Are we at the cusp of a dark age for the preservation of published information?
(thoughts)
– 27 July 2011

There are those, myself included, who harbour deep concerns regarding the decline of print media and the so-called ‘cannibalisation’ of printed book and journal sales by the electronically viewed equivalent. What does this mean for the preservation of published materials launched to the world over the centuries to come? How many of them will survive, and in what form, accessibly to whom, and at what cost and inconvenience?

Electronically viewed information feeds into the brain of the person who purchases the right to view it thus, but cannot in most cases be conveyed second-hand to others in the future, and by dint of the inherent limited life expectancy of electronic media themselves, is destined in any case to be lost unless it is periodically duplicated, which is unlikely to occur except at source among conscientious content providers, so long as they remain in business and interested in retaining those lines for sale.

While it is true that the majority of original print-form issues of journals and magazines is lost in any case, since they are typically regarded by a majority of original buyers as ephemeral, and tend to be jettisoned to save space some time after being read, enough of them survive for physical archives to remain of all but the scarcest titles many decades later. These archives may be tended by large, well-organised libraries in most cases, and by private collectors in others. When a private collector dies, if the collection was serious enough, his or her surviving relatives are likely to realise the importance of preserving the materials left behind and sell them to bookdealers or on the free auction market, ensuring that they are passed on to a new generation of collectors and in some cases even libraries. In these cases, the information is preserved and remains accessible far into the future.

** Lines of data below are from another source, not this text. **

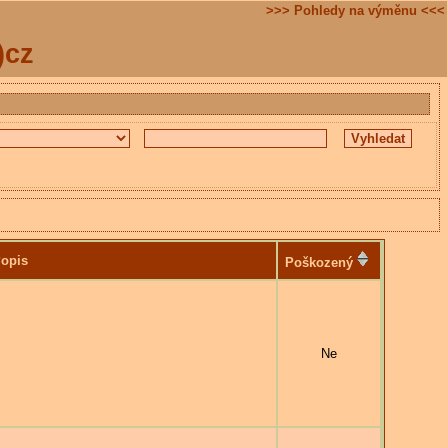
>>> Pohledy na výměnu <<<
)cz
opis
Poškozený
Ne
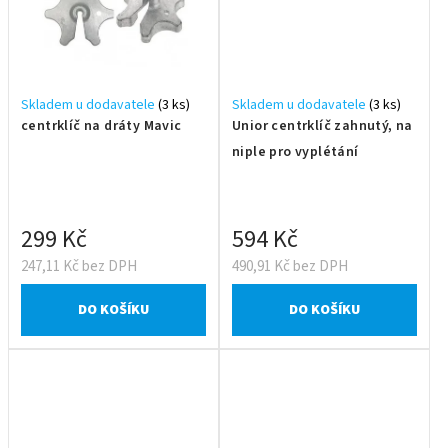
Skladem u dodavatele
(3 ks)
Skladem u dodavatele
(3 ks)
centrklíč na dráty Mavic
Unior centrklíč zahnutý, na
niple pro vyplétání
299 Kč
594 Kč
247,11 Kč bez DPH
490,91 Kč bez DPH
DO KOŠÍKU
DO KOŠÍKU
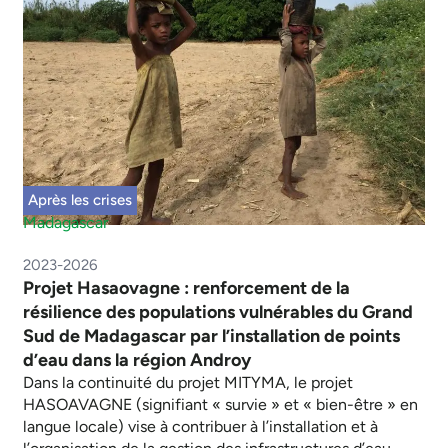
Après les crises
Madagascar
2023-2026
Projet Hasaovagne : renforcement de la
résilience des populations vulnérables du Grand
Sud de Madagascar par l’installation de points
d’eau dans la région Androy
Dans la continuité du projet MITYMA, le projet
HASOAVAGNE (signifiant « survie » et « bien-être » en
langue locale) vise à contribuer à l’installation et à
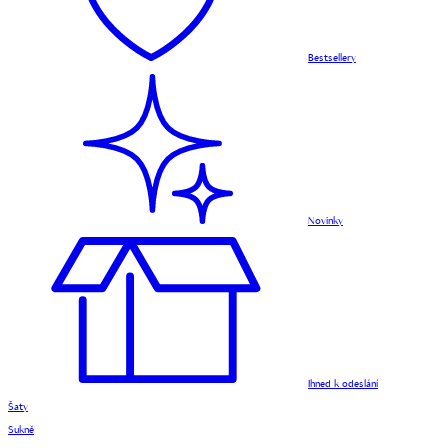
Bestsellery
Novinky
Ihned k odeslání
Šaty
Sukně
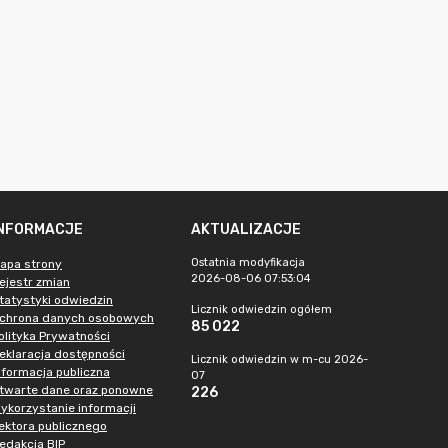
INFORMACJE
AKTUALIZACJE
Ostatnia modyfikacja
apa strony
2026-08-06 07:53:04
ejestr zmian
tatystyki odwiedzin
Licznik odwiedzin ogółem
chrona danych osobowych
85 022
olityka Prywatności
eklaracja dostępności
Licznik odwiedzin w m-cu 2026-
nformacja publiczna
07
twarte dane oraz ponowne
226
ykorzystanie informacji
ektora publicznego
edakcja BIP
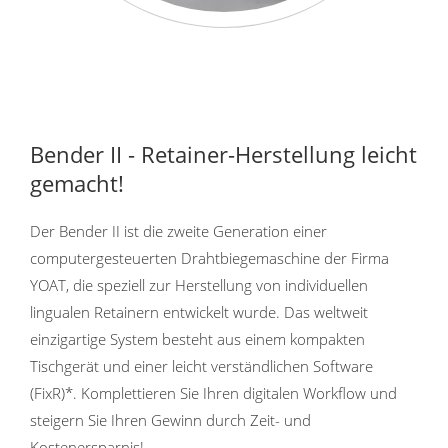
Bender II - Retainer-Herstellung leicht
gemacht!
Der Bender II ist die zweite Generation einer
computergesteuerten Drahtbiegemaschine der Firma
YOAT, die speziell zur Herstellung von individuellen
lingualen Retainern entwickelt wurde. Das weltweit
einzigartige System besteht aus einem kompakten
Tischgerät und einer leicht verständlichen Software
(FixR)*. Komplettieren Sie Ihren digitalen Workflow und
steigern Sie Ihren Gewinn durch Zeit- und
Kostenersparnis!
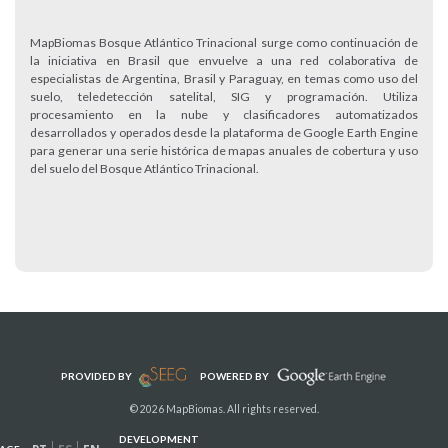
MapBiomas Bosque Atlántico Trinacional surge como continuación de
la iniciativa en Brasil que envuelve a una red colaborativa de
especialistas de Argentina, Brasil y Paraguay, en temas como uso del
suelo, teledetección satelital, SIG y programación. Utiliza
procesamiento en la nube y clasificadores automatizados
desarrollados y operados desde la plataforma de Google Earth Engine
para generar una serie histórica de mapas anuales de cobertura y uso
del suelo del Bosque Atlántico Trinacional.
PROVIDED BY
POWERED BY
© 2026 MapBiomas. All rights reserved.
DEVELOPMENT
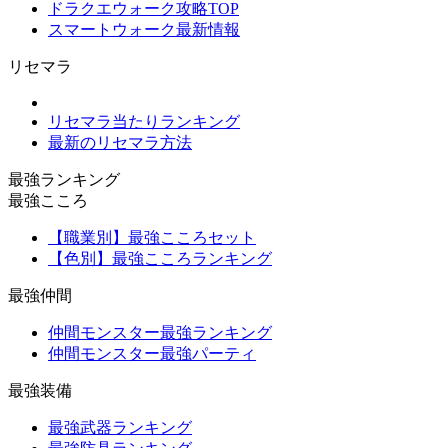
ドラクエウォーク攻略TOP
スマートウォーク最新情報
リセマラ
リセマラ当たりランキング
最新のリセマラ方法
最強ランキング
最強こころ
【職業別】最強こころセット
【色別】最強こころランキング
最強仲間
仲間モンスター最強ランキング
仲間モンスター最強パーティ
最強装備
最強武器ランキング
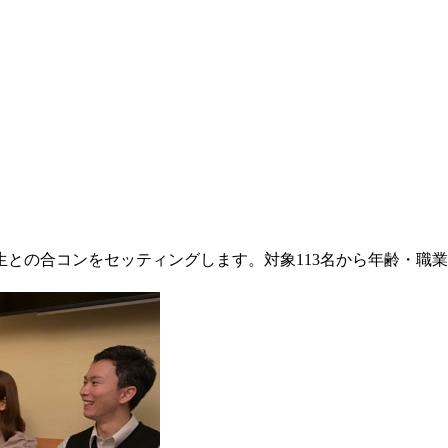
との合コンをセッティングします。対象113名から年齢・職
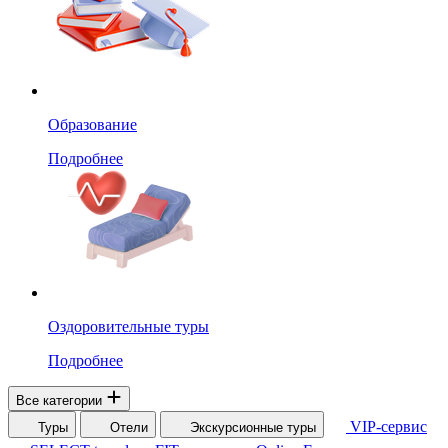
Образование
Подробнее
Оздоровительные туры
Подробнее
Все категории
VIP-сервис
Туры
Отели
Экскурсионные туры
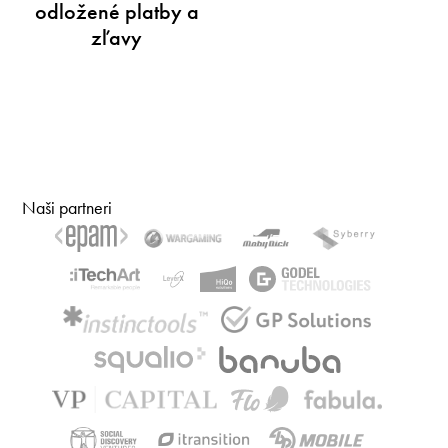
odložené platby a
zľavy
Naši partneri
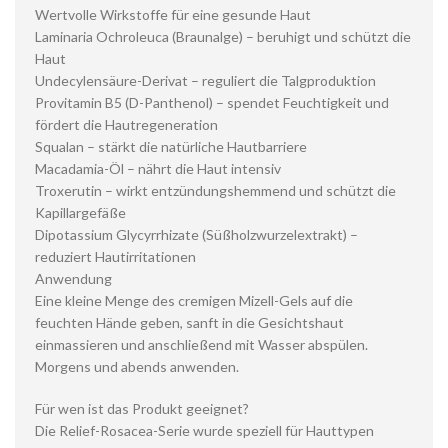
Wertvolle Wirkstoffe für eine gesunde Haut
Laminaria Ochroleuca (Braunalge) – beruhigt und schützt die
Haut
Undecylensäure-Derivat – reguliert die Talgproduktion
Provitamin B5 (D-Panthenol) – spendet Feuchtigkeit und
fördert die Hautregeneration
Squalan – stärkt die natürliche Hautbarriere
Macadamia-Öl – nährt die Haut intensiv
Troxerutin – wirkt entzündungshemmend und schützt die
Kapillargefäße
Dipotassium Glycyrrhizate (Süßholzwurzelextrakt) –
reduziert Hautirritationen
Anwendung
Eine kleine Menge des cremigen Mizell-Gels auf die
feuchten Hände geben, sanft in die Gesichtshaut
einmassieren und anschließend mit Wasser abspülen.
Morgens und abends anwenden.
Für wen ist das Produkt geeignet?
Die Relief-Rosacea-Serie wurde speziell für Hauttypen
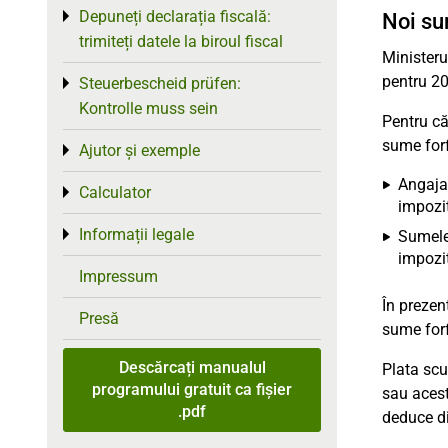
Depuneți declarația fiscală:
Toggle menu
Noi su
trimiteți datele la biroul fiscal
Ministeru
pentru 20
Steuerbescheid prüfen:
Toggle menu
Kontrolle muss sein
Pentru că
sume forf
Ajutor și exemple
Toggle menu
Angajat
Calculator
Toggle menu
impozit
Informații legale
Toggle menu
Sumele 
impozit
Impressum
În prezen
Presă
sume forf
Descărcați manualul
Plata scu
programului gratuit ca fișier
sau acest
.pdf
deduce di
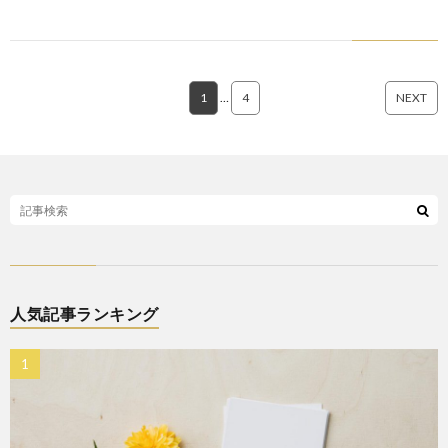
1
…
4
NEXT
人気記事ランキング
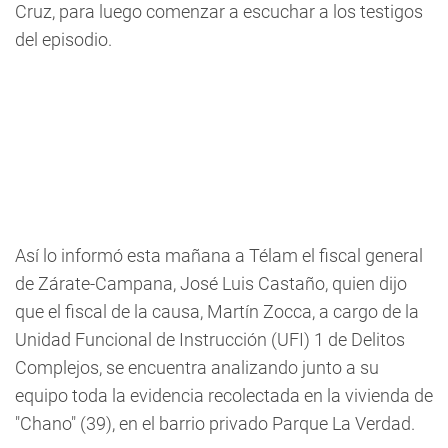
Cruz, para luego comenzar a escuchar a los testigos
del episodio.
Así lo informó esta mañana a Télam el fiscal general
de Zárate-Campana, José Luis Castaño, quien dijo
que el fiscal de la causa, Martín Zocca, a cargo de la
Unidad Funcional de Instrucción (UFI) 1 de Delitos
Complejos, se encuentra analizando junto a su
equipo toda la evidencia recolectada en la vivienda de
"Chano" (39), en el barrio privado Parque La Verdad.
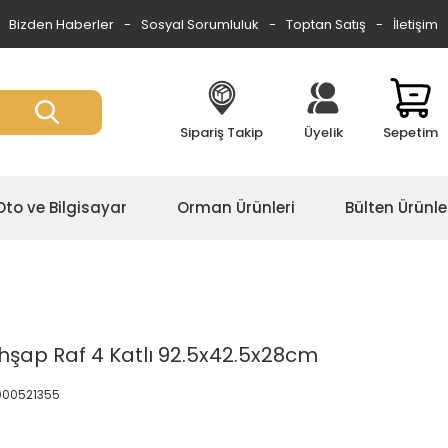
Bizden Haberler
Sosyal Sorumluluk
Toptan Satış
İletişim
Sipariş Takip
Üyelik
Sepetim
Oto ve Bilgisayar
Orman Ürünleri
Bülten Ürünle
şap Raf 4 Katlı 92.5x42.5x28cm
.000521355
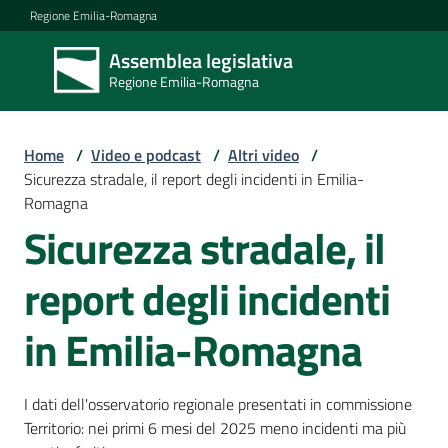
Vai al contenuto
Vai alla navigazione
Vai al footer
Regione Emilia-Romagna
Assemblea legislativa
Assemblea
Regione Emilia-Romagna
legislativa
Regione Emilia-
Romagna
Home
/
Video e podcast
/
Altri video
/
Sicurezza stradale, il report degli incidenti in Emilia-
Romagna
Assemblea
Sicurezza stradale, il
report degli incidenti
Attività
in Emilia-Romagna
Argomenti
I dati dell'osservatorio regionale presentati in commissione
Territorio: nei primi 6 mesi del 2025 meno incidenti ma più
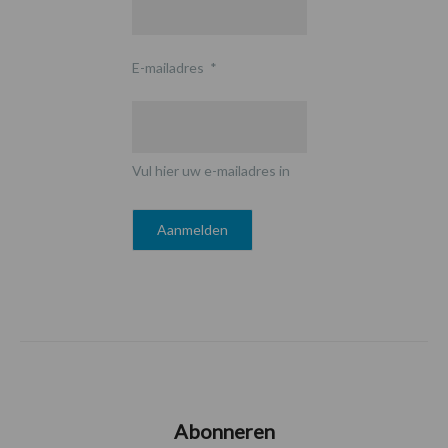
E-mailadres
*
Vul hier uw e-mailadres in
Abonneren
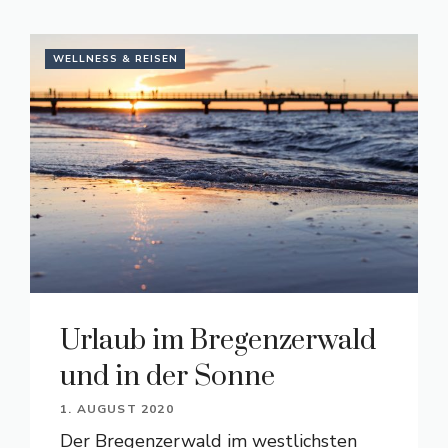
WELLNESS & REISEN
Urlaub im Bregenzerwald
und in der Sonne
1. AUGUST 2020
Der Bregenzerwald im westlichsten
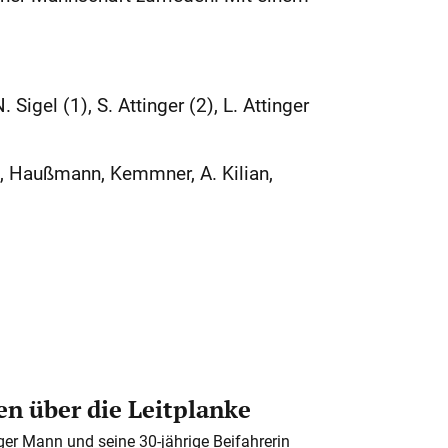
Sigel (1), S. Attinger (2), L. Attinger
5), Haußmann, Kemmner, A. Kilian,
n über die Leitplanke
iger Mann und seine 30-jährige Beifahrerin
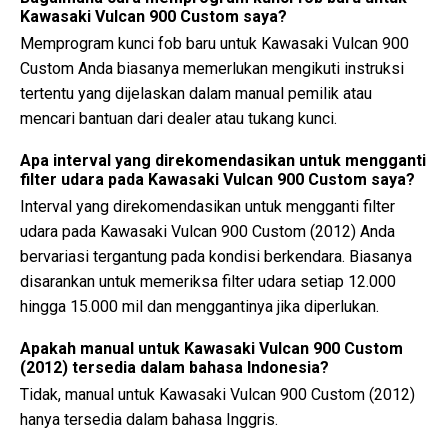
Kawasaki Vulcan 900 Custom saya?
Memprogram kunci fob baru untuk Kawasaki Vulcan 900
Custom Anda biasanya memerlukan mengikuti instruksi
tertentu yang dijelaskan dalam manual pemilik atau
mencari bantuan dari dealer atau tukang kunci.
Apa interval yang direkomendasikan untuk mengganti
filter udara pada Kawasaki Vulcan 900 Custom saya?
Interval yang direkomendasikan untuk mengganti filter
udara pada Kawasaki Vulcan 900 Custom (2012) Anda
bervariasi tergantung pada kondisi berkendara. Biasanya
disarankan untuk memeriksa filter udara setiap 12.000
hingga 15.000 mil dan menggantinya jika diperlukan.
Apakah manual untuk Kawasaki Vulcan 900 Custom
(2012) tersedia dalam bahasa Indonesia?
Tidak, manual untuk Kawasaki Vulcan 900 Custom (2012)
hanya tersedia dalam bahasa Inggris.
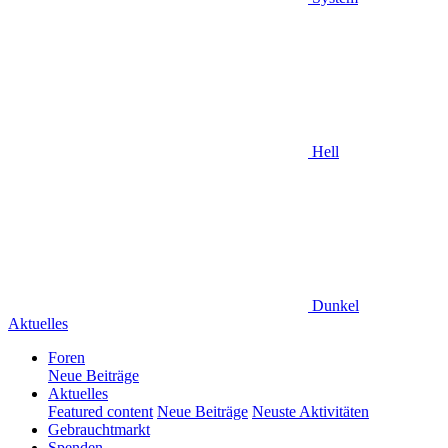
Hell
Dunkel
Aktuelles
Foren
Neue Beiträge
Aktuelles
Featured content
Neue Beiträge
Neuste Aktivitäten
Gebrauchtmarkt
Spenden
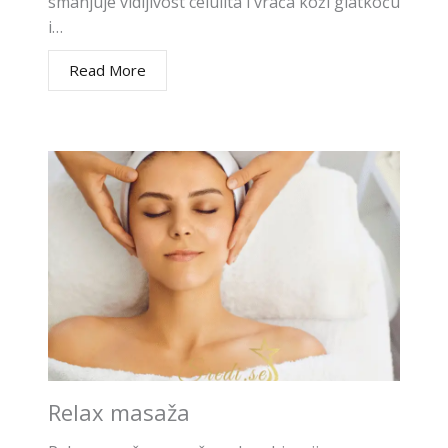
smanjuje vidljivost celulita i vraća koži glatkoću
i…
Read More
Relax masaža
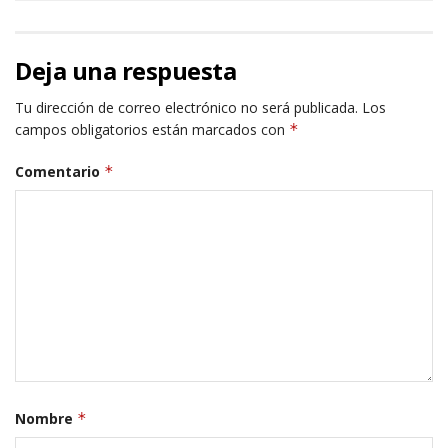
Deja una respuesta
Tu dirección de correo electrónico no será publicada.
Los
campos obligatorios están marcados con
*
Comentario
*
Nombre
*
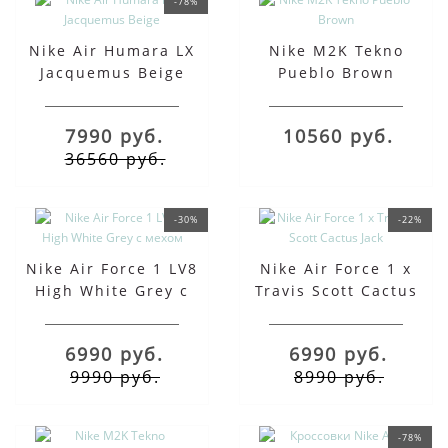
-78%
Nike Air Humara LX
Nike M2K Tekno
Jacquemus Beige
Pueblo Brown
7990 руб.
10560 руб.
36560 руб.
-30%
-22%
Nike Air Force 1 LV8
Nike Air Force 1 x
High White Grey с
Travis Scott Cactus
мехом
Jack
6990 руб.
6990 руб.
9990 руб.
8990 руб.
-78%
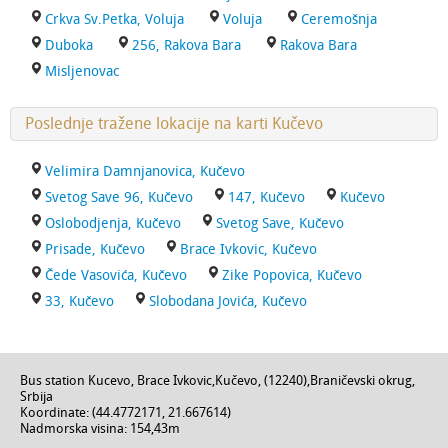
Crkva Sv.Petka, Voluja
Voluja
Ceremošnja
Duboka
256, Rakova Bara
Rakova Bara
Misljenovac
Poslednje tražene lokacije na karti Kučevo
Velimira Damnjanovica, Kučevo
Svetog Save 96, Kučevo
147, Kučevo
Kučevo
Oslobodjenja, Kučevo
Svetog Save, Kučevo
Prisade, Kučevo
Brace Ivkovic, Kučevo
Čede Vasovića, Kučevo
Zike Popovica, Kučevo
33, Kučevo
Slobodana Jovića, Kučevo
Bus station Kucevo,
Brace Ivkovic
,
Kučevo
, (
12240
),
Braničevski okrug
,
Srbija
Koordinate: (
44.4772171
,
21.667614
)
Nadmorska visina:
154,43m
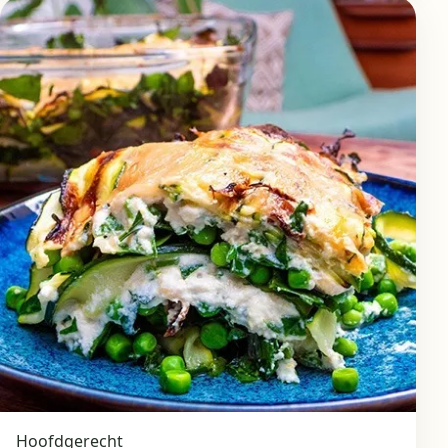
Hoofdgerecht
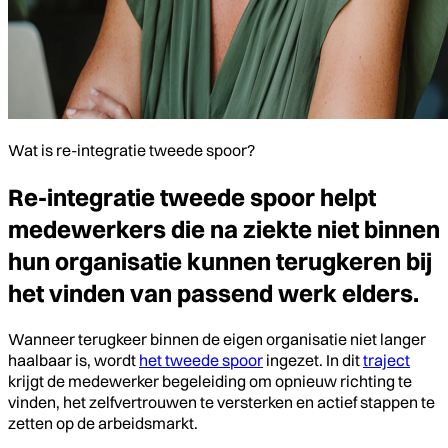
Wat is re-integratie tweede spoor?
Re-integratie tweede spoor helpt
medewerkers die na ziekte niet binnen
hun organisatie kunnen terugkeren bij
het vinden van passend werk elders.
Wanneer terugkeer binnen de eigen organisatie niet langer
haalbaar is, wordt
het tweede spoor
ingezet. In dit
traject
krijgt de medewerker begeleiding om opnieuw richting te
vinden, het zelfvertrouwen te versterken en actief stappen te
zetten op de arbeidsmarkt.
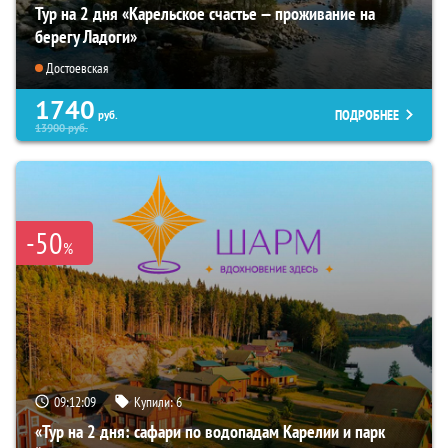
Тур на 2 дня «Карельское счастье — проживание на
берегу Ладоги»
Достоевская
1740
ПОДРОБНЕЕ
руб.
13900
руб.
-50
%
09:12:08
Купили:
6
«Тур на 2 дня: сафари по водопадам Карелии и парк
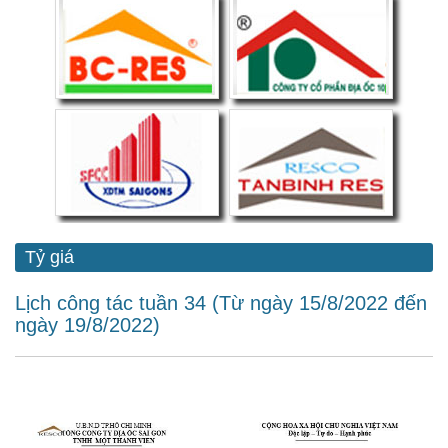
Tỷ giá
Lịch công tác tuần 34 (Từ ngày 15/8/2022 đến
ngày 19/8/2022)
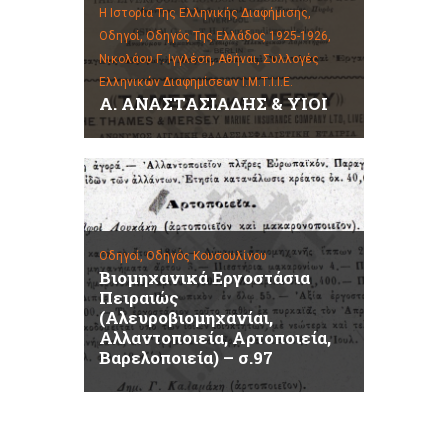
Η Ιστορία Της Ελληνικής Διαφήμισης,
Οδηγοί,
Οδηγός Της Ελλάδος 1925-1926,
Νικολάου Γ. Ιγγλέση, Αθήναι,
Συλλογές
Ελληνικών Διαφημίσεων Ι.Μ.Τ.Ι.Ι.Ε.
Α. ΑΝΑΣΤΑΣΙΑΔΗΣ & ΥΙΟΙ
Οδηγοί,
Οδηγός Κουσουλίνου
Βιομηχανικά Εργοστάσια
Πειραιώς
(Αλευροβιομηχανίαι,
Αλλαντοποιεία, Αρτοποιεία,
Βαρελοποιεία) – σ.97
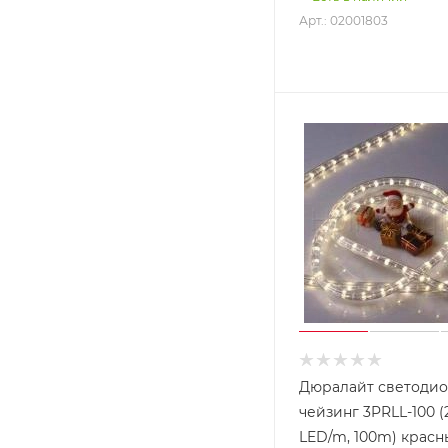
Арт.: 02001803
Дюралайт светоди
чейзинг 3PRLL-100 (
LED/m, 100m) крас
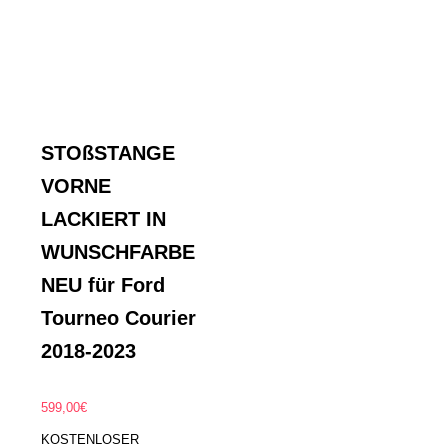
STOßSTANGE
VORNE
LACKIERT IN
WUNSCHFARBE
NEU für Ford
Tourneo Courier
2018-2023
599,00
€
KOSTENLOSER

But what of today’s online-only journals and flourishing websites? How much of this material will survive at all? Some will undoubtedly be preserved at one or two vast electronic registries of Internet content, but the total number of surviving electronic copies is likely to be so small and so restricted to these major storage providers that to all intents and purposes the material is critically endangered. Furthermore, the lack of available used print copies will prevent it from being incorporated into existing physical collections of printed materials even where it belongs in them by virtue of mutual topical alignment. People will have to go out of their way to access it electronically from the few great electronic archives if they want to see it at all.

Physical libraries and collections will then surely come to evidence an historical watershed in the nature of the materials they keep, with a marked diminishing trend in the variety of printed journals starting in the early 21st century and a downward trend in the variety of some classes of printed books also, as compared with previous centuries.

I think there is a real danger that publishers of electronic books and journals are being short-sighted in their vision, and that while they may be understandably eager to satisfy the market demand for lower-priced information than is possible through print-form media, the risk is that the content they provide will be truly ephemeral in its very existence, unlike those of equivalent publishers in the 20th century and earlier. It may indeed be accessible to the current generation who is around and of consumption-interested age at the time that they are there to supply it; but in 50 years? in 100 years? in 200 years? Where then will it be found?

The market-driven demand for electronic publications is clear. But I believe that historically responsible publishers will continue to produce print-form versions of their publications alongside electronic ones. Those who do not run the clear risk of their publications being lost for ever in the future, or at best marginalised and kept only in vast electronic storehouses whose content is controlled by a very limited number of organisations.

On the bookcase behind me sits a vellum-bound treatise on astrology by Heinrich Rantzau, printed in 1585. The print is extremely clear and a pleasure to read, 426 years later. How many publications of 2085 will be available on the free market, or found in physical libraries and collections at all, another 426 years from that date? I suspect very few. Yet most books of the 16th century still survive today and no doubt will be around for many centuries to come.